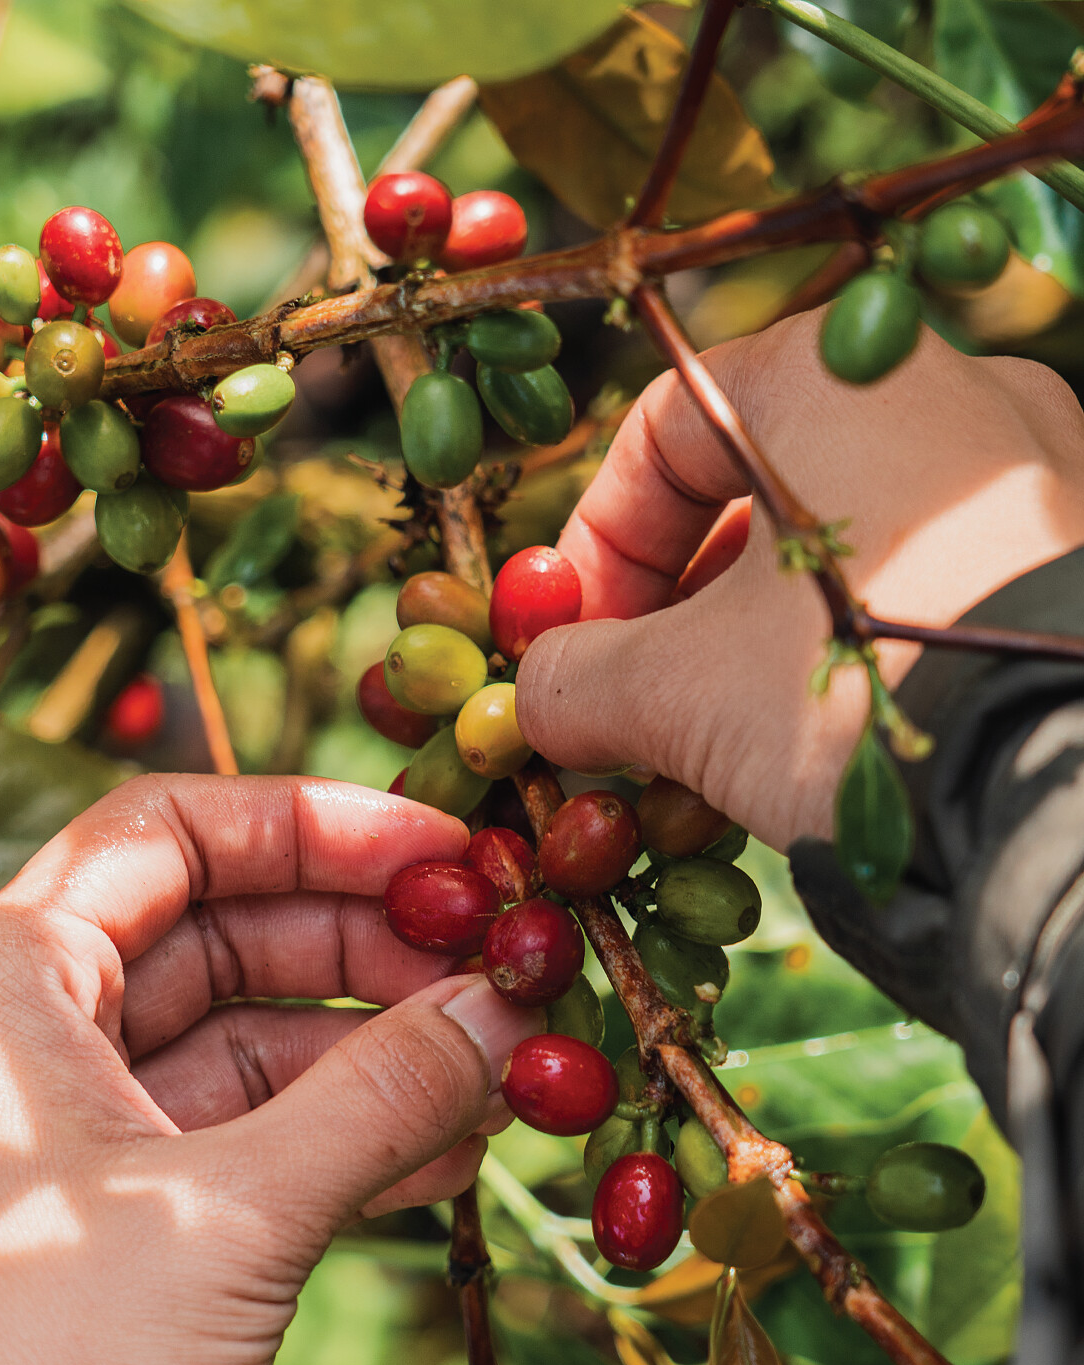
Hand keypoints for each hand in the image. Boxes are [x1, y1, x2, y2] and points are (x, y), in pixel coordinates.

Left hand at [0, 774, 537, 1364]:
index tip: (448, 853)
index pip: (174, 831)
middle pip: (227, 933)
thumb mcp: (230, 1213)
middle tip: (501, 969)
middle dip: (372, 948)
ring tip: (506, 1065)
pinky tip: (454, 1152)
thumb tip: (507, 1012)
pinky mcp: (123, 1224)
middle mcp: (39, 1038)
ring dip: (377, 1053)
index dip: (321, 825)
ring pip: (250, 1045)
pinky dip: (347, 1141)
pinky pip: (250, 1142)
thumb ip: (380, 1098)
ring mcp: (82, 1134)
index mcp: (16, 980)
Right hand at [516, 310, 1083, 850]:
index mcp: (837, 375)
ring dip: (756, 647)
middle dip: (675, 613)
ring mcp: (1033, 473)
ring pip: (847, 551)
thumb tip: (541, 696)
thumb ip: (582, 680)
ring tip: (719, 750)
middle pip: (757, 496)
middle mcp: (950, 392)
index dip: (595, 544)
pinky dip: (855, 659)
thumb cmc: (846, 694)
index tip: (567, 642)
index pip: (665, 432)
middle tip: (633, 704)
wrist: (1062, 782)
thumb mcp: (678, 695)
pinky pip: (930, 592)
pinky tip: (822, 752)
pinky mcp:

□ □ □ □

**ASSIGNMENT**
Repeat the records in full, exactly as they appear, without the pictures.

**THE COMPLETED TASK**
Hand keypoints for each hand in the image. Boxes are [x1, y1, x2, y2] and points are (x, y), in pixel coordinates.

Left hand at [0, 774, 537, 1364]:
index tip: (448, 853)
index pip: (174, 831)
middle pip: (227, 933)
thumb mcp: (230, 1213)
middle tip: (501, 969)
middle dip: (372, 948)
ring tip: (506, 1065)
pinky tip: (454, 1152)
thumb tip: (507, 1012)
pinky mcp: (123, 1224)
middle mcp: (39, 1038)
ring dip: (377, 1053)
index dip: (321, 825)
ring pip: (250, 1045)
pinky dip: (347, 1141)
pinky pip: (250, 1142)
thumb ip: (380, 1098)
ring mcp: (82, 1134)
index mcp: (16, 980)
Right hand at [516, 310, 1083, 850]:
index mcp: (837, 375)
ring dip: (756, 647)
middle dip: (675, 613)
ring mcp: (1033, 473)
ring pip: (847, 551)
thumb tip: (541, 696)
thumb ip: (582, 680)
ring tip: (719, 750)
middle pip: (757, 496)
middle mcp: (950, 392)
index dip: (595, 544)
pinky dip: (855, 659)
thumb cmc: (846, 694)
index tip: (567, 642)
index pip: (665, 432)
middle tip: (633, 704)
wrist: (1062, 782)
thumb mcp: (678, 695)
pinky pip: (930, 592)
pinky tip: (822, 752)
pinky mcp:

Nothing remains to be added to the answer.